NHS Borders backs cancer campaign

BREAST, bowel and lung cancer accounts for about half of the avoidable deaths in Scotland and yet cancer is more treatable now than it has ever been.

That is why NHS Borders is backing the national Detect Cancer Early campaign to encourage people to get checked because the earlier cancer is found the easier it is to treat.

John Rainey, consultant surgeon and lead clinician for cancer services in the Borders, says huge inroads have been made into reducing waiting times for cancer patients so that treatment can begin as quickly as possible after diagnosis.

“I know it can take people a long time to pluck up courage to go and see their GP when they think they might have cancer or they think they might be wasting the doctor’s time because their symptoms seem quite minor.

“All I can say is, it will be far less scary if we can catch it early. It could be nothing at all but at the very least we might be able to put your mind at rest and that is never a waste of time,” he said.

One person who knows the importance of getting checked early is Peebles-born Karen Raeburn. Karen was diagnosed with bowel cancer 10 years ago and believes going to her doctor as soon as she had the first symptoms made all the difference.
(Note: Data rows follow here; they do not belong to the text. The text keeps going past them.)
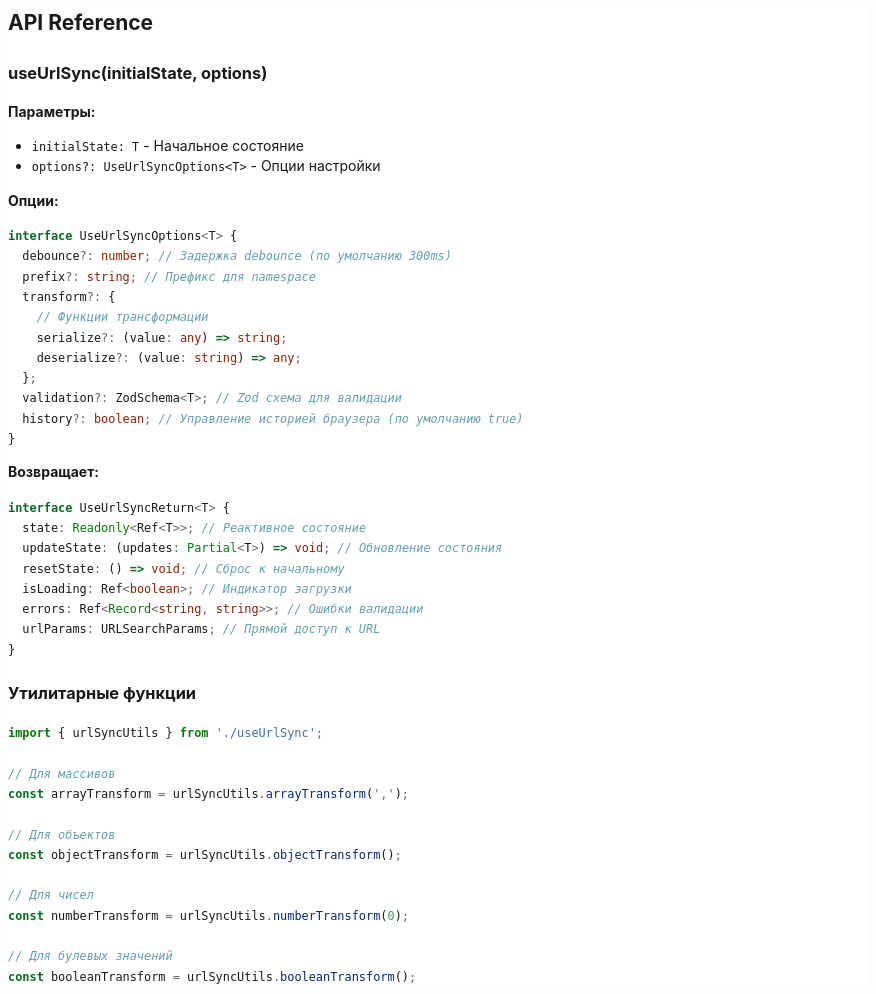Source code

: ## API Reference

### useUrlSync(initialState, options)

**Параметры:**

- `initialState: T` - Начальное состояние
- `options?: UseUrlSyncOptions<T>` - Опции настройки

**Опции:**

```typescript
interface UseUrlSyncOptions<T> {
  debounce?: number; // Задержка debounce (по умолчанию 300ms)
  prefix?: string; // Префикс для namespace
  transform?: {
    // Функции трансформации
    serialize?: (value: any) => string;
    deserialize?: (value: string) => any;
  };
  validation?: ZodSchema<T>; // Zod схема для валидации
  history?: boolean; // Управление историей браузера (по умолчанию true)
}
```

**Возвращает:**

```typescript
interface UseUrlSyncReturn<T> {
  state: Readonly<Ref<T>>; // Реактивное состояние
  updateState: (updates: Partial<T>) => void; // Обновление состояния
  resetState: () => void; // Сброс к начальному
  isLoading: Ref<boolean>; // Индикатор загрузки
  errors: Ref<Record<string, string>>; // Ошибки валидации
  urlParams: URLSearchParams; // Прямой доступ к URL
}
```

### Утилитарные функции

```typescript
import { urlSyncUtils } from './useUrlSync';

// Для массивов
const arrayTransform = urlSyncUtils.arrayTransform(',');

// Для объектов
const objectTransform = urlSyncUtils.objectTransform();

// Для чисел
const numberTransform = urlSyncUtils.numberTransform(0);

// Для булевых значений
const booleanTransform = urlSyncUtils.booleanTransform();
```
“I only had a weekend of symptoms, which started with diarrhoea and developed into blood and mucus when I went to the toilet,” she explained.

“I visited my doctor who asked for a sample and sent it off to the hospital to be tested. I felt fine and after three months and no other symptoms, the hospital contacted me and called me in for a follow-up. At this point I still didn’t think it was serious. In fact, I was going to put the appointment off since there had been no more diarrhoea.
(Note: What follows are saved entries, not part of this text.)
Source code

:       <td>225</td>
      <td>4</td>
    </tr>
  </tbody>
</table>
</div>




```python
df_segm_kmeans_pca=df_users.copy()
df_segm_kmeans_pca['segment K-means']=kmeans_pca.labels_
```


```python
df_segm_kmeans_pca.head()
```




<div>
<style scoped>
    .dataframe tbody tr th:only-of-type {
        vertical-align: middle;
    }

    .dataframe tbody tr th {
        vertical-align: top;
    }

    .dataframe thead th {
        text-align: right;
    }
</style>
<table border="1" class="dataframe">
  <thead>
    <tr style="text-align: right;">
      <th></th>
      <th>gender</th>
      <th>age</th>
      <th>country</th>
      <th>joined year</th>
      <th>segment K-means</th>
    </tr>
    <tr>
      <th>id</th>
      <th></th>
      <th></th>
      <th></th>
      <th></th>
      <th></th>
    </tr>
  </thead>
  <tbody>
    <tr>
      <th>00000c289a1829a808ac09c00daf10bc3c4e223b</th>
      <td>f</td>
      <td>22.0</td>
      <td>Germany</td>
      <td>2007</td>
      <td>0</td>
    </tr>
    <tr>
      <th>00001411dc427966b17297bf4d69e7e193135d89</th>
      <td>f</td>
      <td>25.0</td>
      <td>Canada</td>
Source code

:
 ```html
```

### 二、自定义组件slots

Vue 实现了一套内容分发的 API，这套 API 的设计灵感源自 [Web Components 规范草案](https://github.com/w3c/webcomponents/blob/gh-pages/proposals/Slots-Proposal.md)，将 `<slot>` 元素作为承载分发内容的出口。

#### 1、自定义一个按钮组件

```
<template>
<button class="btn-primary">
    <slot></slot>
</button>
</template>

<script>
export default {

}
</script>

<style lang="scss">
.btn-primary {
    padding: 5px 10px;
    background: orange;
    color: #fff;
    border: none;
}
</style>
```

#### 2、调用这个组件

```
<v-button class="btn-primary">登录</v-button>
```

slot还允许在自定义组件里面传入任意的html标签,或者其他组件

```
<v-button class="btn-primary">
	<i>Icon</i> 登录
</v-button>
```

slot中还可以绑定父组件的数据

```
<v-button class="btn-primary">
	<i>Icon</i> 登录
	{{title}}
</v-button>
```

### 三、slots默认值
“On March 15, 2002, my doctor arrived at the house to tell me that it was bowel cancer. I was 36 years old and I remember it like it was yesterday. The word cancer hadn’t been mentioned until this day and it all felt surreal. My family were more upset than I was.

“But it started to feel easier once I told people. My sons were eight and 10 and we talked to them about it. I felt it was important for them to understand what was going on but I didn’t make a fuss.

“I had an operation to remove the tumour and they took away 10cm of my bowel. I didn’t need a colostomy bag. This was followed by chemotherapy which lasted for six months.”

Karen was given the all clear 10 years ago and her advice to others is simple. “If you notice any change in bowel movement or spot any blood or mucus then it’s important to go to your doctor and get checked out.

“If caught early there is life after cancer, so don’t be frightened to talk to your doctor.”